Oriented growth of ZnIn2S4/In(OH)3 heterojunction by a facile hydrothermal transformation for efficient photocatalytic H2 production

Abstract

The construction of a composite photocatalyst with two suitable semiconductors is an effective strategy to improve the transport and separation of the photoexcited carrier pairs. Herein, it is the first time to report the new concept of anisotropic heterojunctions (H and J type) in layered ZnIn2S4 nanosheets as an example. Due to the anisotropic conductivity, the resistance of the electron transfer along ZnIn2S4 layers to a second semiconductor (J type heterojunction), is much less than that across the layers (H type heterojunction). As a result, the J type heterojunction can achieve higher photocatalytic activity than H type one.
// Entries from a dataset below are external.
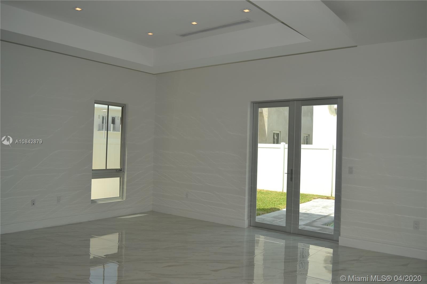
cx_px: 214
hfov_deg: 61.9
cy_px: 142
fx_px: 356
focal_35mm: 30
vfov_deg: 43.6
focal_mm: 20
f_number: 5
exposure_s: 1/200
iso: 100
Furthermore, ZnIn2S4/In(OH)3 heterojunction with the J type structure was successfully fabricated by a simple approach, namely, In(OH)3 was selectively assembled at the rims of ZnIn2S4 nanosheets via hydrothermal transformation of the precursor precipitate with its mother solution obtained by adding Na2S into the solution of stoichiometric In3+ and excessive Zn2+. The intimate-contact J type heterojunction with in-situ photodeposited Pt shows efficient photocatalytic H2 evolution under visible irradiation, leading to a high apparent quantum yield of 38.3% at 420nm with a low optimal Pt loading of 0.25wt%. This work provides a new insight for the development of efficient heterojunction photocatalysts with layered semiconductors.